Third, federal funding such as Medicaid and Medicare went toward community mental health centers instead of mental hospitals.

That began in the 60’s.


Deinstitutionalization successfully gave more rights to the mentally challenged. Many of those in mental hospitals lived in the backwater for decades. They received varying levels of care. It also changed the culture of treatment from “send them away” to integrate them into society where possible. It especially benefited those with Down’s syndrome and other high-functioning mental disorders.

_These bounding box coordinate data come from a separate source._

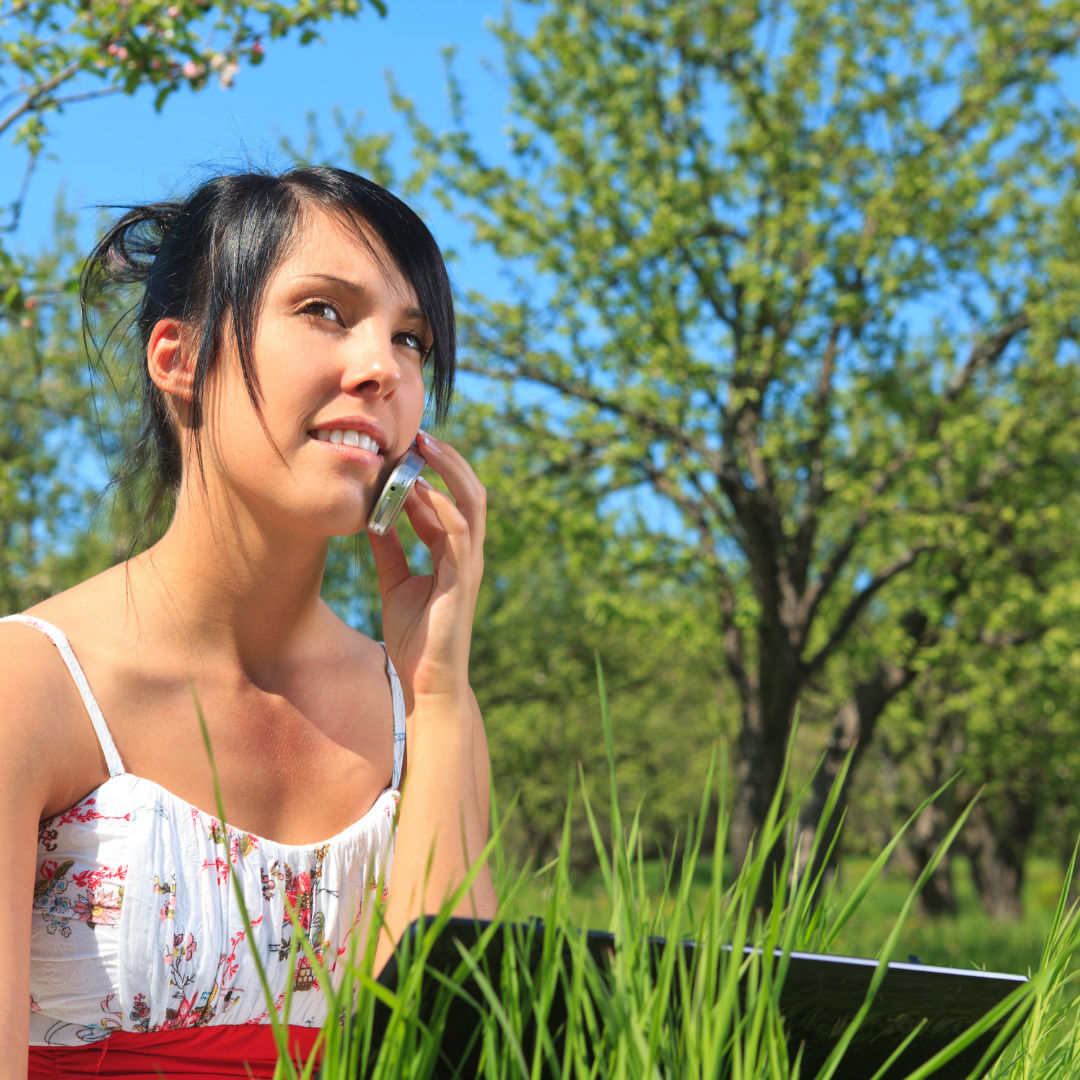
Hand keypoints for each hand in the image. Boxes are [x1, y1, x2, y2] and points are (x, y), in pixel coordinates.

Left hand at [367, 432, 485, 702]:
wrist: (426, 681)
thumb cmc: (415, 636)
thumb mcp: (394, 581)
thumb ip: (388, 548)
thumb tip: (371, 516)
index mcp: (450, 551)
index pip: (445, 499)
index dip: (429, 470)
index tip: (405, 444)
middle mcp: (465, 552)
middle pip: (467, 491)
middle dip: (446, 459)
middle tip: (419, 433)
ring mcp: (468, 564)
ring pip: (471, 503)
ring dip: (449, 471)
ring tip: (425, 446)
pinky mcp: (463, 580)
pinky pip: (458, 533)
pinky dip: (442, 506)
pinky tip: (421, 489)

Many of those released from institutions were severely mentally ill. They were not good candidates for community centers due to the nature of their illnesses. Long-term, in-patient care provides better treatment for many with severe mental illnesses.

It began in the 60’s before Reagan.

Actually, it started in the late 50’s and continued on through the 80’s. It’s true that Reagan was no fan of mental health institutions, the closings in California while he was governor continued and by his last year in office, 1975, board and care homes had replaced state facilities (and they were private, for profit) and in his first year as president, he and congress repealed the MHSA (Mental Health Systems Act) that Carter produced to address the problem. But as I said earlier, there is plenty of blame to go around, and we just need very badly to take that bull by the horns and deal with it.

Completely agreed. I think California lead the way in that as well. In fact it really sucked because prior to, California was a great example of state health services with as many as 32 facilities all across the state.

The mentally ill will always be with us (always have) and a decent society provides for their proper care.

Ironic, since the day came, when Reagan went off the beam mentally; but he didn’t have to roam the streets.

Riddle me this; is it better to stay in good physical health & be mentally aware as you age, to know your body is failing; or to just lose it mentally & never know? Dogs have no idea they will die; but they always seem pretty happy. Anyway, most of the dogs I know.

Right, and more ironic, that he was shot by an individual suffering mental illness. He was old school, had misgivings about psychiatric treatment and seemed not to understand mental illness. He even called the doctor who Hinckley was in the care of to arrange a meeting with him to forgive him and the doctor talked him out of it, as it was considered imprudent.

Don’t worry. Our liberal overlords have already decided that our private property must have designated rest spaces for homeless people. Coming to a leftist controlled are near you!

If the Supreme Court decides in favor of the homeless people then the justices should be the first ones to have the homeless sleeping out in front of their homes.